Ukraine announced on Wednesday that an agreement has been reached to open a humanitarian evacuation corridor from the besieged Mariupol, which will try to remove some 6,000 civilians, mainly women, children and the elderly, from the city in the south of the country.
“Given the catastrophic humanitarian situation, we are going to focus our efforts on evacuating these people,” he said, through TelegranDeputy Prime Minister of Ukraine Iryna Vereshchuk, reports the Ukrinform portal.
In the last three days, no humanitarian corridor had been opened, neither in that city nor in other parts of the east of the country, due to the lack of security guarantees, according to Vereshchuk.

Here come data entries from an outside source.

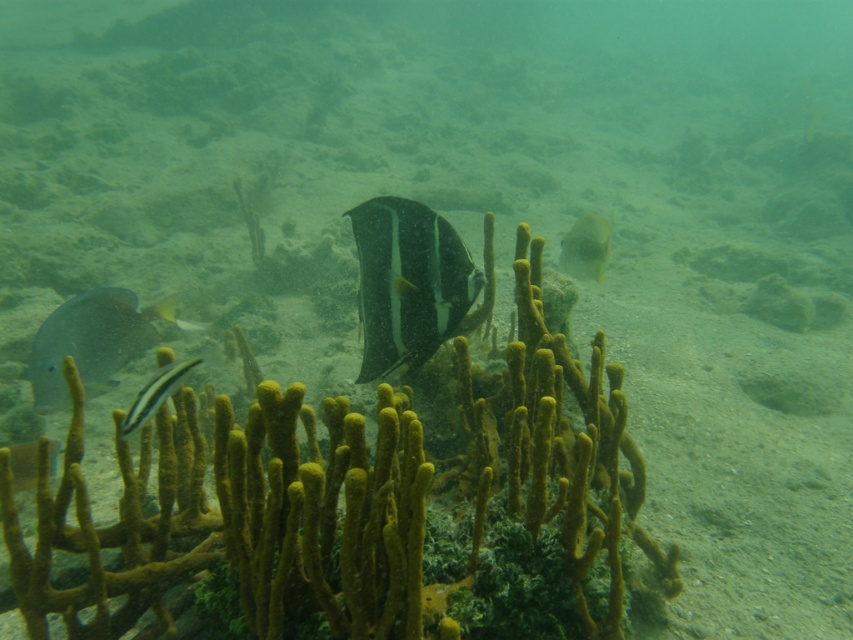
Who is positioned more to the left, shiny silver fish at lower left or shiny silver fish at center?

From the viewer's perspective, shiny silver fish at lower left appears more on the left side.

Looking at this image, does shiny silver fish at lower left come behind shiny silver fish at center?

Yes, shiny silver fish at lower left is behind shiny silver fish at center.

Locate an element on the screen. Image resolution: width=853 pixels, height=640 pixels. shiny silver fish at lower left is located at coordinates (91, 340).

Is the position of black glossy fish at center more distant than that of yellow matte fish at center?

No, it is in front of yellow matte fish at center.

Between black glossy fish at center and yellow matte fish at center, which one is positioned lower?

Positioned lower is black glossy fish at center.

Who is more forward, (361, 296) or (567, 256)?

Positioned in front is point (361, 296).

I want to click on black glossy fish at center, so click(407, 282).

Does point (529, 244) lie behind point (596, 278)?

No, it is not.

Is point (296, 540) closer to camera compared to point (579, 236)?

That is True.

Is point (596, 616) farther from camera compared to point (569, 273)?

No, (596, 616) is in front of (569, 273).

The image size is (853, 640). I want to click on yellow soft coral at center, so click(x=258, y=516).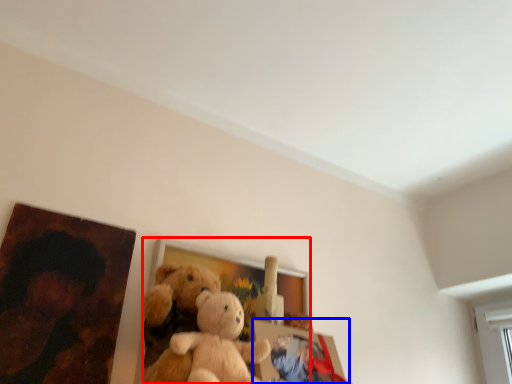
Question: Which point is closer to the camera, picture frame (highlighted by a red box) or picture frame (highlighted by a blue box)?

Choices:
 (A) picture frame
 (B) picture frame

Answer: (B)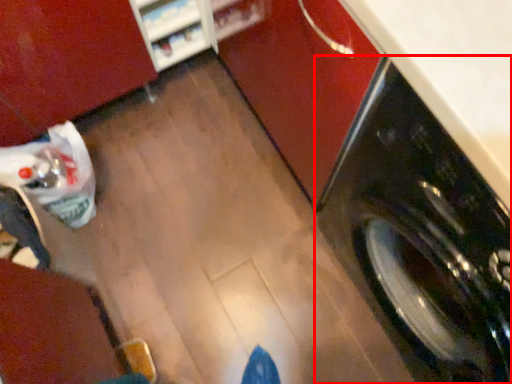
Question: From the image's perspective, what is the correct spatial positioning of washing machine (annotated by the red box) in reference to shelf?

Choices:
 (A) above
 (B) below

Answer: (B)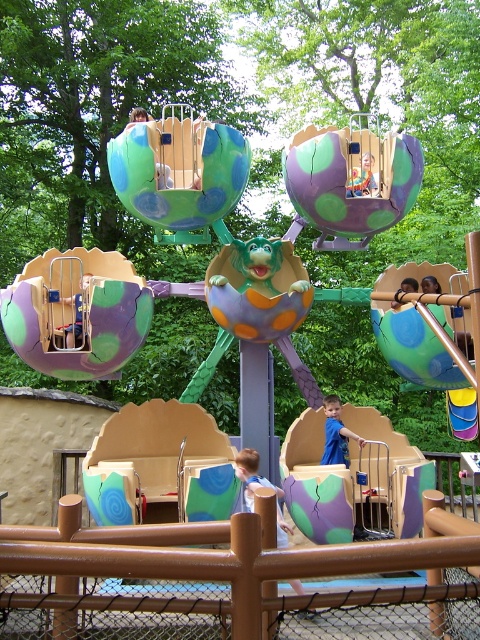
Can you confirm if matte purple slide at center is taller than blue fabric shirt at lower center?

Yes, matte purple slide at center is taller than blue fabric shirt at lower center.

Can you confirm if matte purple slide at center is shorter than blue fabric shirt at lower center?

According to sources from the mayor’s office, it is expected to transport some 6,000 people, for which it is hoped that 90 buses will arrive throughout this Wednesday.
The mayor of Mariúpol, Vadym Boishenko, who is already outside the town, estimates that some 100,000 civilians remain in the beleaguered port city, which before the start of the invasion had half a million inhabitants.
Russia today gave another ultimatum to the Ukrainian forces resisting at the Azovstal metallurgical plant in Mariupol to lay down their arms on Wednesday, after other previously given deadlines expired on Tuesday without such a surrender.
In that steel plant are the last resistance among the Ukrainian troops, in an undetermined number but estimated at between 2,000 and 2,500. Thousands of civilians have also taken refuge there, according to Ukrainian sources.
An officer from the 36th Brigade of the Marine Corps, which continues to defend the city, sent a dramatic message on Facebook asking for international support.
“The enemy is ten times bigger than us,” wrote Sergei Wolyna, an officer of that brigade, according to whom Mariupol has “days, if not hours” left until it falls into the hands of Russian troops.